CFPB Circular: Safeguard Consumer Data or Face Liability
On August 11, the CFPB published a circular clarifying liability under consumer financial protection law for bank and nonbank financial companies that fail to safeguard consumer data. The circular describes how firms may be violating the CFPA’s prohibition on unfair acts or practices with respect to the handling of consumer data by not implementing adequate measures to protect against data security incidents. These data security incidents may lead to significant harm to a few consumers—who, for example, become victims of targeted identify theft after a breach—or may lead to harm of many consumers in the event of large scale, customer-base-wide breaches. The circular includes specific examples for reference.
The CFPB outlines several data security measures and practices which, if not implemented, may increase or trigger liability:
Multi-factor authentication. Clearly a growing regulatory expectation, the CFPB makes clear its view that MFA significantly reduces the possibility of compromised user accounts and unauthorized access to sensitive customer information.
Adequate password management. The unauthorized use of passwords and/or use of default logins or passwords represents a common data security issue, and password management policies are a simple and effective way to monitor for breaches at other entities where employees or others may be re-using usernames and passwords.
Timely software updates to address known vulnerabilities. For instance, once a software vendor or creator sends out a patch or announces an update meant to address a vulnerability, it is imperative to implement these updates; otherwise, the older version of the software is a potential target for hackers to exploit.

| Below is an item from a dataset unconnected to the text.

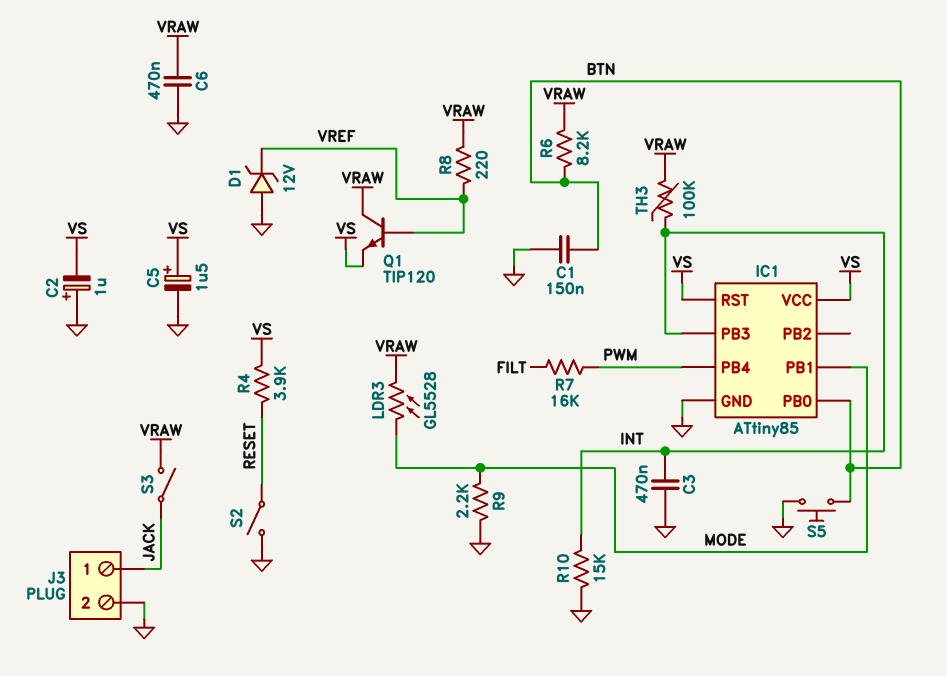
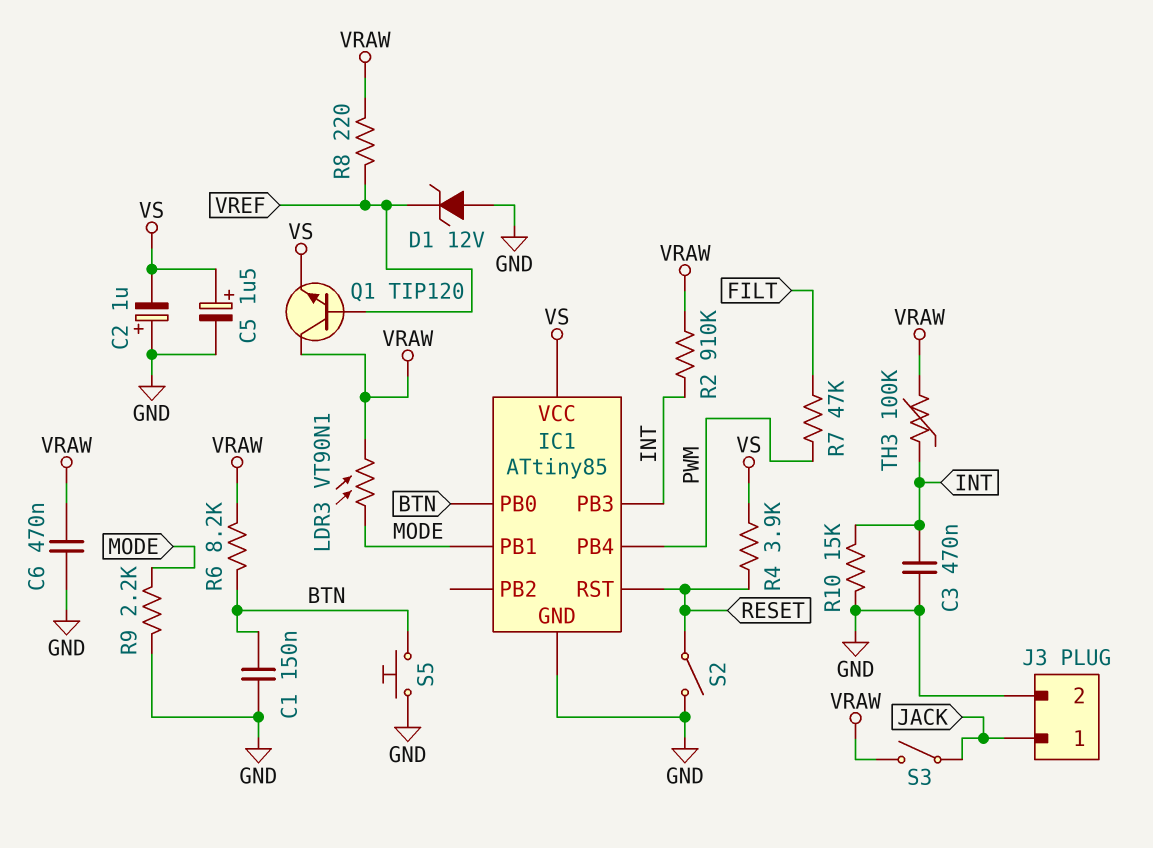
IC1 pin RST: VS -> RESET
LDR3: GL5528 (MODE, VRAW) -> VT90N1 (MODE, VRAW)
R2: none -> 910k (INT, VRAW)
R7: 16k (FILT, PWM) -> 47k (FILT, PWM)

Putting It Into Practice: The measures in the circular are not new to banks and other financial institutions subject to the Gramm-Leach-Bliley Act. For companies under the CFPB’s authority, in particular, it’s worth noting that the agency continues to use its UDAAP enforcement authority to set new standards for finance companies – this time for insufficient data protection or information security (we discussed a similar trend in previous blog posts here and here). To help minimize the risk of an unfairness violation, financial companies and their vendors should ensure that they implement and routinely test robust security measures.